Début avril, Julie Dominique Weber a sorti un clip de rap dans un esprit très alsacien mêlant humour et sens de la famille. L'ouvrière viticole de Bernardswiller rend un hommage au vignoble d'Alsace actuellement en proie à de nombreux défis.
RCF Alsace : Vous êtes ouvrière viticole, conseillère en taille physiologique de la vigne et formatrice en Alsace. De toutes ces casquettes, dans laquelle vous sentez-vous le plus à l'aise?
Julie-Domnique Weber: L'essentiel, c'est d'être dehors, en train de travailler, de construire, de construire de beaux vignobles pour faire de bons vins.
RCF Alsace : Début avril, vous avez sorti un single, Victicolmarien, qui cumule plus de 6,5 millions de vues sur YouTube. Qu'est-ce qui vous a motivé à écrire cette chanson et à tourner le clip ?
J.-D.W. : J'aime beaucoup le rap, notamment le côté "egotrip" : "Voilà, on est là, on est les meilleurs". Je me suis dit que c'était quelque chose de bien adapté à nous, en Alsace, ainsi qu'à notre vignoble et aux travailleurs qui y sont. L'idée était un peu faire notre publicité à travers la France et pourquoi pas à travers le monde, et de dire : "on est là, on fait des belles choses !"
RCF Alsace : Derrière cette fierté, la réalité viticole est parfois plus dure. La semaine dernière, l'Organisation internationale du vin a annoncé que la production mondiale de vin a chuté de 10 % en 2023, conséquence des aléas climatiques. Ce résultat vous inquiète-t-il ?
J.-D.W.: A échelle vraiment locale, en Alsace, on a quand même quelques inquiétudes par rapport au dérèglement climatique. Cela fait plusieurs années qu'on vit des sécheresses et des canicules plutôt consécutives. Nous sommes en train de nous poser la question de savoir si nos cépages rhénans sont encore adaptés à cette situation. Pour l'instant, cela n'est pas aussi horrible que dans certaines régions viticoles françaises, notamment dans le sud de la France. Pour autant, je ne pense pas qu'il faille s'inquiéter lorsqu'on sera au fond de l'impasse, mais déjà réfléchir à des solutions futures possibles.
RCF Alsace : Vous avez quelques idées ?
J.-D.W.: : Depuis quelques années, je pratique la taille physiologique (une méthode de taille de la vigne fondée sur la connaissance de ses systèmes de défense, ndlr) . On peut déjà voir des améliorations sur certains parcellaires par rapport à la résilience du végétal face à des sécheresses ou des fortes chaleurs.
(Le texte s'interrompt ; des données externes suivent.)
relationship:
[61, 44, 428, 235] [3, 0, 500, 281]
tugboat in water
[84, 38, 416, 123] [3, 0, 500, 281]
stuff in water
C'est déjà un point plutôt positif. Et puis on va s'adapter toujours en discutant avec des vignerons de coins différents, parce que l'Alsace est quand même une mosaïque de terroirs et de cépages divers. Il est donc toujours bon d'écouter tout le monde.
L'idée, c'est de dire : 'On est là et on fait de belles choses !'
RCF Alsace : Une autre manière de réagir à ces défis est l'humour que vous mettez en oeuvre dans votre clip semi-parodique.
J.-D.W. : J'aime l'humour. Je pense que c'est un bon moteur de vie, un moteur social aussi. Même si le fond est très sérieux, on peut rigoler un peu de certaines choses. En Alsace, on peut parfois être un petit peu moqués du reste de la France, donc allons-y pour un petit peu d'autodérision également !
RCF Alsace : Dans votre clip défilent des visages de plusieurs âges. Est-ce une manière de montrer que la situation des vignobles concernent toutes les générations ?
J.-D.W.: Tout à fait ! J'avais à cœur d'inviter sur le tournage Joseph Binner, le papa de mon premier patron, Christian Binner à Ammerschwihr. Il représente les Seppi, comme on les appelle ici en Alsace, ces figures aujourd'hui âgées mais qui ont travaillé dans les vignes dès leur plus jeune âge. C'est grâce à ces vieux personnages que l'Alsace est là où elle est aujourd'hui. La beauté de son vignoble et la qualité des vins : c'est ce qu'on cherche à entretenir. Pour les visages les plus jeunes, il s'agit de mes propres filles qui sont peut-être les ouvrières de demain.